Er sah mich beleidigt an. »Ist doch immerhin etwas, oder?«
»Ich mach dir einen Vorschlag«, sagte ich. »Wenn du mich umlegen musst, musst du das versuchen: Okay. Aber einen Gefallen schuldest du mir noch.«
»Was willst du haben?«
»Weiß ich noch nicht, Arnie«, sagte ich. »Weiß ich noch nicht.«
Irgendwo begann ein Handy zu klingeln. Reflexhaft griff Arnie an die linke Brusttasche; dabei knallte er gegen seinen Verband und stöhnte auf.
»Das ist meins«, sagte ich. »Ich denke, wir sind fertig, oder?«
Er nickte und stand auf. »Ich find schon raus«, sagte er und kippte noch den Rest seines dritten Scotchs herunter, bevor er zur Tür wankte.
Ich fand mein Handy in der Küche bei den Müllbeuteln. Es war Frau Wolter.
»Können Sie reden?«, fragte sie.
Ich sah Arnie nach, bis er die Tür hinter sich zugeknallt hatte. »Ja«, sagte ich dann.
»Wollen Sie die Liste wiederhaben?«
Meine Brauen hoben sich. »Warum sollte ich?«
»Nun, ich dachte …« Sie klang verunsichert.
»Was haben Sie damit angefangen?«, fragte ich.

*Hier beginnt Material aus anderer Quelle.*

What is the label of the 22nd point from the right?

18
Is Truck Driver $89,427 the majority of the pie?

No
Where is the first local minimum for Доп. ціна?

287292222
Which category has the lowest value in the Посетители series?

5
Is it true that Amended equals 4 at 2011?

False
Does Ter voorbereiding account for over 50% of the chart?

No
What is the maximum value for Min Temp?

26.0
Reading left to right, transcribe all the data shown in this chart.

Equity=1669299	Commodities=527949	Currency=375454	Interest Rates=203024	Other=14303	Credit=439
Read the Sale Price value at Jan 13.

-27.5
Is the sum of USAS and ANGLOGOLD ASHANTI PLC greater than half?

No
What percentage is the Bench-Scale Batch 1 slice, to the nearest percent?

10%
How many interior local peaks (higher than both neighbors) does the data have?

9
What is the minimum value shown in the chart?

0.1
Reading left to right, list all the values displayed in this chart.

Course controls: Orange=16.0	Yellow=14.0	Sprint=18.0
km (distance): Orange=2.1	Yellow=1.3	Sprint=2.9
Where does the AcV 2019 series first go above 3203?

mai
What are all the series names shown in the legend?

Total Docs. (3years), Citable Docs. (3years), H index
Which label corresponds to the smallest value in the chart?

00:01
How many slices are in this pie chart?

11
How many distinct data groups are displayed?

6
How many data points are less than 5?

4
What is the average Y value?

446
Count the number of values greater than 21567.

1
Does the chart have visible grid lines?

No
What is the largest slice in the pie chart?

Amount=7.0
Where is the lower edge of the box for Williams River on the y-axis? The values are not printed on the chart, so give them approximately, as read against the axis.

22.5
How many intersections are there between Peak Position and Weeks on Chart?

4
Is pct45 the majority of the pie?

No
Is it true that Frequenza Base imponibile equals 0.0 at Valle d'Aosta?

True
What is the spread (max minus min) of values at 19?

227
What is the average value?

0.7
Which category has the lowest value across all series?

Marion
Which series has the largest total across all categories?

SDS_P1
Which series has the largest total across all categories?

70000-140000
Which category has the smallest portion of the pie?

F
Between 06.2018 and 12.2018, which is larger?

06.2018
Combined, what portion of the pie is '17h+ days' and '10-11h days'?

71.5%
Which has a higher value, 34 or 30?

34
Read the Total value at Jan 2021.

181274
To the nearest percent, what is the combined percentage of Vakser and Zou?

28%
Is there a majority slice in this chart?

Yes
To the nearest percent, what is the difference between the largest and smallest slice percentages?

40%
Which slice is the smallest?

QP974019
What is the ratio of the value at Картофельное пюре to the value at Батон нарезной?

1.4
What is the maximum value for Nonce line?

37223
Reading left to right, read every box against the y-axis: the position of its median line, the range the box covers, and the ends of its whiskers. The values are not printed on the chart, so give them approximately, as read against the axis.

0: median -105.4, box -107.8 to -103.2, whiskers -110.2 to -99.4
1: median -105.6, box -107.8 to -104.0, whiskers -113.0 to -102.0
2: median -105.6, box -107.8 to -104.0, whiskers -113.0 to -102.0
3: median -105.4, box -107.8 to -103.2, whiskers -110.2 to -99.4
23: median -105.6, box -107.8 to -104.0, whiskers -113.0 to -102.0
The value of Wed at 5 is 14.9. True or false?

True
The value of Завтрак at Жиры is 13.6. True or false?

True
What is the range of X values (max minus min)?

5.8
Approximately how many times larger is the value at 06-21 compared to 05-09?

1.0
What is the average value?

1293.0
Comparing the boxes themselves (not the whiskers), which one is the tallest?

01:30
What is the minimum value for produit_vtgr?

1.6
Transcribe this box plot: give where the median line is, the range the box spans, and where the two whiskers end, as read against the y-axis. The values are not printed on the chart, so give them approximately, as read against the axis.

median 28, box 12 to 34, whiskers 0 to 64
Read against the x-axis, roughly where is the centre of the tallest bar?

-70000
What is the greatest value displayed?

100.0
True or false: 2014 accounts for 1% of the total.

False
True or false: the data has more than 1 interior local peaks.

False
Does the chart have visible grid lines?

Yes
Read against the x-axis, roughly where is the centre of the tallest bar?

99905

»Ich habe versucht, sie zu verkaufen. Aber vielleicht sollte ich das einem Profi überlassen.«
»Einem Profi? Halten Sie mich für einen Profi in Erpressung, Frau Wolter?«
»Nein, ich dachte nur …«
»Wem haben Sie die Listen angeboten?«
»Das tut nichts zur Sache.«
»Das tut alles zur Sache, Frau Wolter. Sie haben sich verschätzt. Sie wollten jemanden reinlegen, der ein paar Nummern zu groß für Sie ist, und jetzt haben Sie Angst. Was wollen Sie von mir? Hilfe?«
»Für fünfzigtausend kriegen Sie die Listen zurück.«
»Ich habe Kopien«, log ich.
»Das weiß ich.«
»Warum sollte ich fünfzigtausend für etwas bezahlen, das ich schon habe?«
»Sie kriegen den Code dazu.«
Wieder hoben sich meine Brauen. »Wir sollten uns treffen«, sagte ich.
* * *
Katjas Blick hätte kälter nicht sein können, als ich das »Mühlhaus« betrat. Ich versuchte, ihn mit einem Lächeln aufzutauen, aber es gelang mir nicht. Trotzdem ging ich durch ins Hinterzimmer. Geduldig wartete ich dort, bis sie hereingerauscht kam und mir einen kleinlich eingeschenkten Dalwhinnie vor die Nase setzte.
»Für was hältst du das hier eigentlich? Dein eigenes speakeasy ?«, fragte sie.
»Es soll dein Schaden nicht sein, Katja«, antwortete ich und prostete ihr zu.